Textauszug:
Gewaltherrscher mit Gewissen und Humor? Anekdoten über Hadschdschâdsch ibn Yûsuf

Heute möchte ich die ersten Witze auf dem Blog vorstellen. In meiner Doktorarbeit habe ich drei Sammlungen von überwiegend persischen Witzen und humoristischen Anekdoten untersucht. Das hatte seinen Grund: Sammlungen werden in der Regel bewußt zusammengestellt, es stehen also eine Absicht (oder mehrere Absichten) und eine Vorstellung des Sammlers über den Geschmack seiner Leser oder Zuhörer hinter der Zusammenstellung. („Zuhörer“ deshalb, weil Witze ja oft mündlich weitererzählt oder vorgelesen werden.) Aus einer solchen Zusammenstellung kann man deshalb einige Schlüsse ziehen – sowohl über den Sammler und seine Zeit als auch über die Leser oder Zuhörer, an die er dabei gedacht hat. Und selbst das ist nicht ganz einfach (mehr dazu findet man in meiner Doktorarbeit).

Aus einem einzelnen Witz lassen sich solche Schlüsse nur dann ziehen, wenn man sehr viel über seine Entstehungszeit und die Umgebung weiß, in der er weitererzählt wird. Beides ist bei Witzen aus der ferneren Vergangenheit kaum oder gar nicht gegeben. Und weil ich hier ziemlich alte Witze und Anekdoten zum besten gebe, gilt das auch für sie. Trotzdem werde ich manchmal nur ein oder zwei Witze vorstellen. Das liegt am kurzen Format von Blogbeiträgen und auch daran, daß ich nicht immer die Zeit habe, lange Texte zu schreiben. Meine Interpretationen werden sich dann aber entweder auf das beschränken, was man dem einzelnen Witz wirklich entnehmen kann, oder ich habe eine ganze Anzahl ähnlicher Witze und Anekdoten analysiert und benutze die ein oder zwei Witze im Beitrag nur als Aufhänger und Beispiele.

Legen wir also los!

Dieser erste Eintrag soll Ihnen kein feststehendes Wissen vermitteln oder meine eigenen Schlußfolgerungen darbieten, sondern ein Problem aufzeigen, das mir beim Lesen begegnet ist. Leider hatte ich bis heute noch keine Zeit, eine überzeugende Lösung zu suchen.

Heute möchte ich Ihnen daher eine bestimmte Art von Anekdoten über den umayyadischen Statthalter des Irak al-Hadschdschâdsch ibn Yûsuf vorstellen. Die Umayyaden waren die erste „Dynastie“ von Kalifen in der Geschichte der Muslime und beherrschten das Reich von ihrer Hauptstadt Damaskus aus in den Jahren 661 bis 750. Hadschdschâdsch lebte von 661 bis 714 und wurde 694 zum Statthalter des Irak ernannt. Ein verbreitetes Klischee über ihn ist das des brutalen und ungerechten Herrschers.

Arbeitsauftrag 1:
Beantworten Sie anhand des Blogbeitrags kurz:
(a) Wie viele Sammlungen von Witzen und Anekdoten wurden in der Doktorarbeit untersucht?
(b) Von welcher Hauptstadt aus beherrschten die Umayyaden ihr Reich?
(c) In welchem Jahr wurde Hadschdschâdsch zum Statthalter des Irak ernannt?
Arbeitsauftrag 2:
Schreiben Sie aus dem Blogbeitrag die Stelle ab, die mit „Aus einem einzelnen“ beginnt und bis einschließlich „Aufhänger und Beispiele.“ reicht.
Arbeitsauftrag 3:
Fassen Sie den Absatz des Blogbeitrags, der mit „Aus einem einzelnen Witz lassen sich“ beginnt, als kurze Liste zusammen und behalten Sie dabei seine wesentlichen Aussagen bei.

Datenauszug:
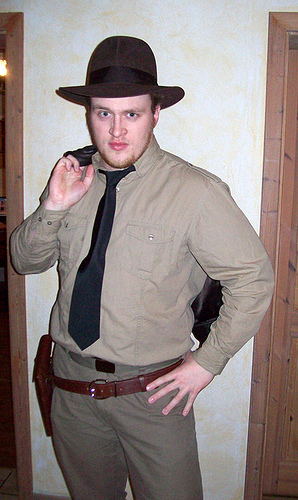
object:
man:
[9, 35, 275, 498]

Lösung 1:
(a) Drei Sammlungen.
(b) Von Damaskus aus.
(c) Im Jahr 694.

Lösung 2:
Aus einem einzelnen Witz lassen sich solche Schlüsse nur dann ziehen, wenn man sehr viel über seine Entstehungszeit und die Umgebung weiß, in der er weitererzählt wird. Beides ist bei Witzen aus der ferneren Vergangenheit kaum oder gar nicht gegeben. Und weil ich hier ziemlich alte Witze und Anekdoten zum besten gebe, gilt das auch für sie. Trotzdem werde ich manchmal nur ein oder zwei Witze vorstellen. Das liegt am kurzen Format von Blogbeiträgen und auch daran, daß ich nicht immer die Zeit habe, lange Texte zu schreiben. Meine Interpretationen werden sich dann aber entweder auf das beschränken, was man dem einzelnen Witz wirklich entnehmen kann, oder ich habe eine ganze Anzahl ähnlicher Witze und Anekdoten analysiert und benutze die ein oder zwei Witze im Beitrag nur als Aufhänger und Beispiele.

Lösung 3:
- Aus einem einzelnen Witz lassen sich nur dann Schlüsse ziehen, wenn man viel über seine Entstehungszeit und die Umgebung weiß, in der er weitererzählt wird.
- Bei Witzen aus der ferneren Vergangenheit ist das kaum oder gar nicht gegeben. Das gilt auch für die hier vorgestellten alten Witze und Anekdoten.
- Trotzdem werden manchmal nur ein oder zwei Witze vorgestellt. Gründe dafür sind das kurze Format von Blogbeiträgen und die fehlende Zeit für lange Texte.
- Die Interpretationen beschränken sich dann auf das, was dem einzelnen Witz wirklich zu entnehmen ist.
- Alternativ dienen die Witze nur als Aufhänger und Beispiele für die Analyse einer ganzen Anzahl ähnlicher Witze und Anekdoten.